Ein Wiedereinstieg in den Arztberuf nach längerer Auszeit wird aufgrund des Fachkräftemangels durchaus ermöglicht. War es in der klassischen Karriereplanung bisweilen ein Ausdruck von Schwäche, nicht den geraden Weg genommen zu haben, so kann es unter den heutigen Umständen als Bereicherung gesehen werden. Wichtig für eine “Rückkehr” in zum Beispiel ein Krankenhaus ist, den Wissensstand zu aktualisieren. Krankenhäuser können Ärzt:innen dabei durch Fortbildungen oder ein Mentorenprogramm unterstützen. Sie könnten damit eine weiter Lücke des grassierenden Personalmangels schließen.
Fazit
Gerade unter den Bedingungen einer BANI-Welt, die sich schnell verändert und Unsicherheiten erzeugt, ist Flexibilität sowohl in der Kommunikation als auch in Personalfragen wichtig. Umwege in der Karriere zu nehmen ist demnach eher eine Bereicherung als ein Manko. Dabei geht es für Studierende oder Absolventen auch um die Planung der nächsten Karriereschritte. Dem Magazin Ärztestellen zufolge kann es gute Gründe geben, in einem Krankenhaus zu bleiben, weil es beispielsweise bestimmte Unternehmenswerte vertritt. Wer sich für einen anderen Weg entscheidet, dem stehen jedoch vielfältige Möglichkeiten offen.

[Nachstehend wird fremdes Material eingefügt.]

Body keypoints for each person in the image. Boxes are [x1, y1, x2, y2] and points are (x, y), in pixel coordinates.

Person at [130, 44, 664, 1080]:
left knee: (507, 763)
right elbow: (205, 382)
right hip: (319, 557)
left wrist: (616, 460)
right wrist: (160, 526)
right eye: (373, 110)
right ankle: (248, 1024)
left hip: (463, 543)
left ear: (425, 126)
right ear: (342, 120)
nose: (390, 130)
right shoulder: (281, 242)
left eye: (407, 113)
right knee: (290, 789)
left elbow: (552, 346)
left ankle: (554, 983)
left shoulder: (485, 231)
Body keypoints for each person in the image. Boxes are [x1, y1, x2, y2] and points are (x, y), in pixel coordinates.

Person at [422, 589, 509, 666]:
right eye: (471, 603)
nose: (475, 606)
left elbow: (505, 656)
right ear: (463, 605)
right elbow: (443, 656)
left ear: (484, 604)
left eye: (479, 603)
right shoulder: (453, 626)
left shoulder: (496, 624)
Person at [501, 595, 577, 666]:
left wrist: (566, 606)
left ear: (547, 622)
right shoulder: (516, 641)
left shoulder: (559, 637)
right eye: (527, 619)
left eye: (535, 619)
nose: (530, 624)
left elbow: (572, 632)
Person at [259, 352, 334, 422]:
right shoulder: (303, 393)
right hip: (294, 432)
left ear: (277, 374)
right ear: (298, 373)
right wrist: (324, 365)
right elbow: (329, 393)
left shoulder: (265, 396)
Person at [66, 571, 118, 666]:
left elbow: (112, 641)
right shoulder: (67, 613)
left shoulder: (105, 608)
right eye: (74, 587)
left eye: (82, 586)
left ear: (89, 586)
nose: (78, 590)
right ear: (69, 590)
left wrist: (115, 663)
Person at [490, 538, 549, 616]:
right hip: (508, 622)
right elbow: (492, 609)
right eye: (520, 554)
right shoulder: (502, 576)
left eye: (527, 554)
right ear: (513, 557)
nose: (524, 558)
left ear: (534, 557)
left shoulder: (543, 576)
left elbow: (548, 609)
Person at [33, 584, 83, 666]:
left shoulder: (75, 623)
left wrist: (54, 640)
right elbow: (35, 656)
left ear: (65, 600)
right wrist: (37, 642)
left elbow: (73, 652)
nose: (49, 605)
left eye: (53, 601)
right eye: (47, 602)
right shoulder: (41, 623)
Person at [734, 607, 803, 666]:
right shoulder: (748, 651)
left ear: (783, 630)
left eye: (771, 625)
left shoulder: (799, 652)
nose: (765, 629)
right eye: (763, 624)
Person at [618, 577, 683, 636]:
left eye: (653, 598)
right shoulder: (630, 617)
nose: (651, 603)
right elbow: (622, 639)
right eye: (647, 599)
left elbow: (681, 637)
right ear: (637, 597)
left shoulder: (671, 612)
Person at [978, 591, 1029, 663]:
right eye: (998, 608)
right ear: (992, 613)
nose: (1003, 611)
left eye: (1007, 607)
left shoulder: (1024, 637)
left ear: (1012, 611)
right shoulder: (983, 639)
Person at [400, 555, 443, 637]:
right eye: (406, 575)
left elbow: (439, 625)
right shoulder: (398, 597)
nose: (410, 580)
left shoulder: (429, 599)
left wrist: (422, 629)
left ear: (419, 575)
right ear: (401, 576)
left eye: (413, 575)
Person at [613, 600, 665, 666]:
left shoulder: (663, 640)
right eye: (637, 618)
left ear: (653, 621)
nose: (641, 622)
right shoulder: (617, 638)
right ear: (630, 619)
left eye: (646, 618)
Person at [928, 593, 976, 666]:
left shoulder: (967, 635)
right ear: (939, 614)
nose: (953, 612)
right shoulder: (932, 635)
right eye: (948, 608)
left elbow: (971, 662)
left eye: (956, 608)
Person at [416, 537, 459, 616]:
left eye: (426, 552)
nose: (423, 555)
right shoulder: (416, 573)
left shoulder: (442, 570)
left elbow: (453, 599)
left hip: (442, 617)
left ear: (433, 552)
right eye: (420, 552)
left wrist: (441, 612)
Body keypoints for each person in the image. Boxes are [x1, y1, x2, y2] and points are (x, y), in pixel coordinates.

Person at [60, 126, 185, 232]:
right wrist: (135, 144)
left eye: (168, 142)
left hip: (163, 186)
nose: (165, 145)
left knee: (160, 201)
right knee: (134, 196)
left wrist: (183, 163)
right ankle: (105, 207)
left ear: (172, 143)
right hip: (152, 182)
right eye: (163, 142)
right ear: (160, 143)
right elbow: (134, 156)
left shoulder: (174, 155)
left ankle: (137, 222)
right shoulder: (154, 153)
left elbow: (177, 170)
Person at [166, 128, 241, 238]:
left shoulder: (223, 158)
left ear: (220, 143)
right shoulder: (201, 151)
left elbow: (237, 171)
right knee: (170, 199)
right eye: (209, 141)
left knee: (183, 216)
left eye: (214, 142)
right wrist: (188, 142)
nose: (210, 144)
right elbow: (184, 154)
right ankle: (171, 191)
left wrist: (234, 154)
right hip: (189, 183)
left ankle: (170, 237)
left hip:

Ein Studium der Humanmedizin verspricht bei Arbeitgebern nach wie vor eine große Leistungsbereitschaft, die sich flexibel in viele Richtungen weiterentwickeln kann. Wie der Kontakt zu den Patient:innen bestehen bleiben kann, muss dann individuell untersucht werden. Es gibt jedoch Möglichkeiten, auch Fachkräfte wieder zurück in ein Krankenhaus oder eine Praxis zu integrieren, wenn sie eine Schlangenlinie genommen haben. Die Chance, dass sie sich auf dem Weg Wissen angeeignet haben, das dem Unternehmen dient, ist groß.